Input »
__________

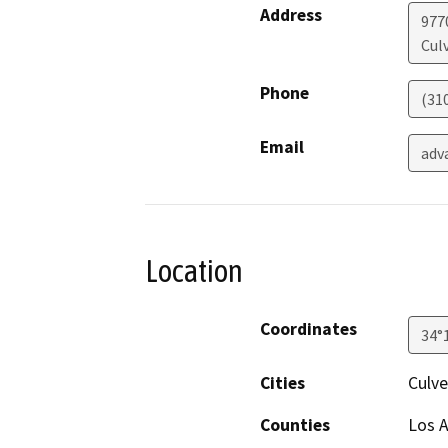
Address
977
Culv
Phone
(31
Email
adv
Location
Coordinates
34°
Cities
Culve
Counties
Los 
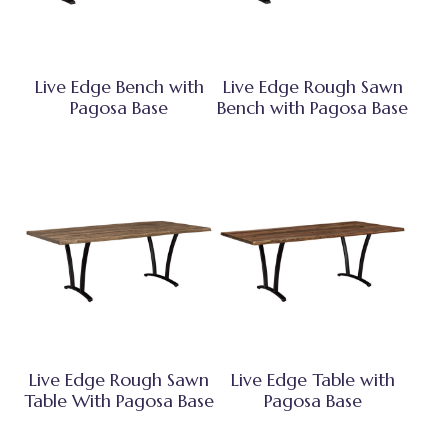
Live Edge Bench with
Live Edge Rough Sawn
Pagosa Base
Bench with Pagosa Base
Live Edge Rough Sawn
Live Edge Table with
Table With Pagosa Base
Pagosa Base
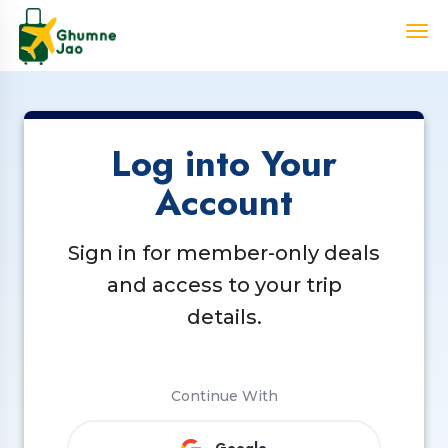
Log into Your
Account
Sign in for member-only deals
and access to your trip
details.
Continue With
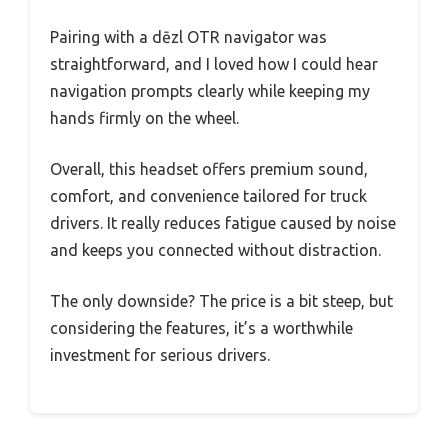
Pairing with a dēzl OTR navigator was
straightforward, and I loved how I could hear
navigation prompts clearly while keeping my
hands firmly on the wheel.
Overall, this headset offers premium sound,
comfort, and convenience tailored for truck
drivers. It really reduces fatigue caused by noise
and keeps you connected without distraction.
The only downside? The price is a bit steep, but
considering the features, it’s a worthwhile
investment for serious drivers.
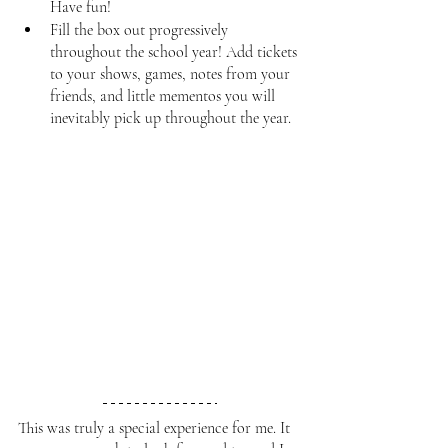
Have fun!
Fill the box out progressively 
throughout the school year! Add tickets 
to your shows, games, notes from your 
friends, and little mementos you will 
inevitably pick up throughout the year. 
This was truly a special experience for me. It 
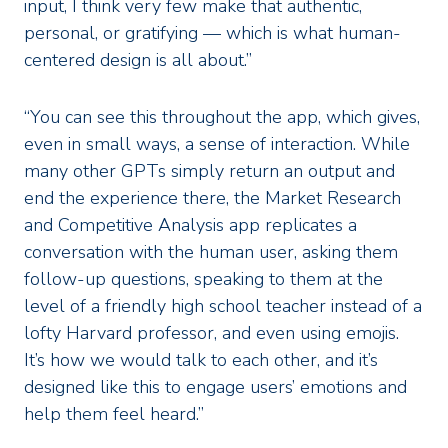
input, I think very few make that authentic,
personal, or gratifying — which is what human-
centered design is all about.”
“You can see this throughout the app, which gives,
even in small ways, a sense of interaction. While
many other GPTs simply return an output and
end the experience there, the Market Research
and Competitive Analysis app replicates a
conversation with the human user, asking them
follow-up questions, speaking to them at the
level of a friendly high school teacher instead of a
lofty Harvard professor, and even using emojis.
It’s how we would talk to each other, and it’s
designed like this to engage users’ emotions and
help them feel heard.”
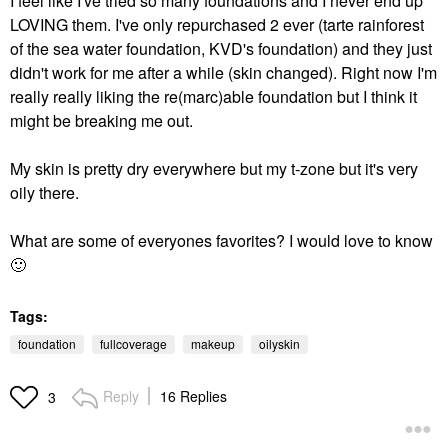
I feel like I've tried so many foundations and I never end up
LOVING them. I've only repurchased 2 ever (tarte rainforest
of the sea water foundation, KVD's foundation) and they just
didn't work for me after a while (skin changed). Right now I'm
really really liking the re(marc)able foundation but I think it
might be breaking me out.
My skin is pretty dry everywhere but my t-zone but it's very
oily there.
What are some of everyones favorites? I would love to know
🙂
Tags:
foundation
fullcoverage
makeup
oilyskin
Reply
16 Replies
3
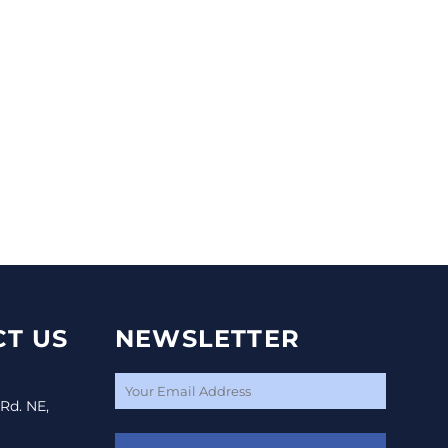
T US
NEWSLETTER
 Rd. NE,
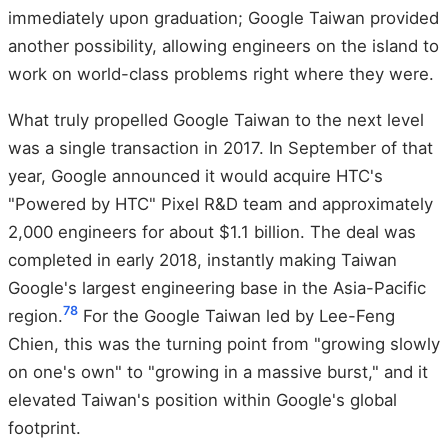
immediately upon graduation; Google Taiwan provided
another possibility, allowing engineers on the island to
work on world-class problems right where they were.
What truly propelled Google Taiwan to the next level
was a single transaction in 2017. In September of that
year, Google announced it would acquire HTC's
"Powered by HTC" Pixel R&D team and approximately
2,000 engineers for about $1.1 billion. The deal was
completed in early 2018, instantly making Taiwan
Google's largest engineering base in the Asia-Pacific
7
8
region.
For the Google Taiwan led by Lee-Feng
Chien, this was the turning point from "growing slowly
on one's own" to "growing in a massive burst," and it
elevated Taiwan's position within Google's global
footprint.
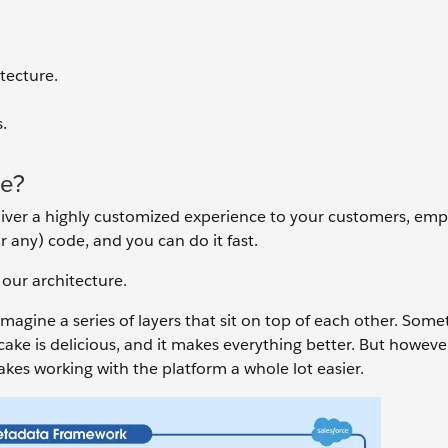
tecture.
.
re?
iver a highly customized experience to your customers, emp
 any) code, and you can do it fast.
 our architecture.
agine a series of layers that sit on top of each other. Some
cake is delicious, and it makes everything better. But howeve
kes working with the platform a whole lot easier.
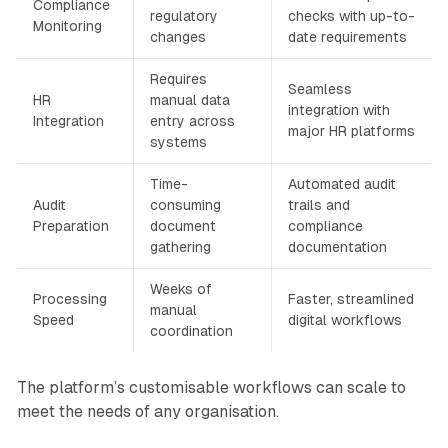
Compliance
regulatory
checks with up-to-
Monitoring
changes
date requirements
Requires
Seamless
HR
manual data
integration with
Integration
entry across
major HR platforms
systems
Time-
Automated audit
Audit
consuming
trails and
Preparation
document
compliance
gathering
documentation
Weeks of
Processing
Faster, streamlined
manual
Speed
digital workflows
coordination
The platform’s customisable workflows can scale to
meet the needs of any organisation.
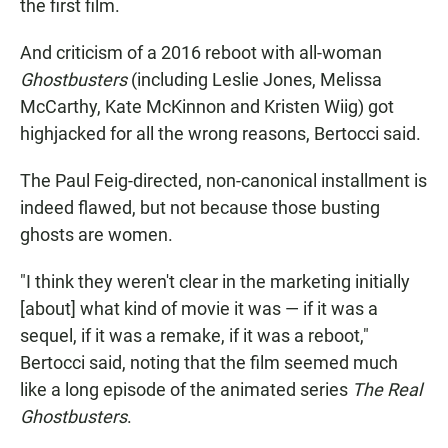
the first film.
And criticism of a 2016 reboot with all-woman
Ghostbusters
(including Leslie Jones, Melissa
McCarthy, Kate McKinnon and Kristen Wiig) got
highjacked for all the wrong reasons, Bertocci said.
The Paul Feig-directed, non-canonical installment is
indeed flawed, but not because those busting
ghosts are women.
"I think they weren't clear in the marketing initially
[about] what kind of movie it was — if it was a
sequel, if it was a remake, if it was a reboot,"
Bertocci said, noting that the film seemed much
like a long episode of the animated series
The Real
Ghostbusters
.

__________

Requirement » Copy the lines of the material from the one holding "Log into Your" to the one holding "investment for serious drivers.", inclusive, and leave the pictures out.

Response »
Log into Your
Account
Sign in for member-only deals
and access to your trip
details.
Continue With
Pairing with a dēzl OTR navigator was
straightforward, and I loved how I could hear
navigation prompts clearly while keeping my
hands firmly on the wheel.
Overall, this headset offers premium sound,
comfort, and convenience tailored for truck
drivers. It really reduces fatigue caused by noise
and keeps you connected without distraction.
The only downside? The price is a bit steep, but
considering the features, it’s a worthwhile
investment for serious drivers.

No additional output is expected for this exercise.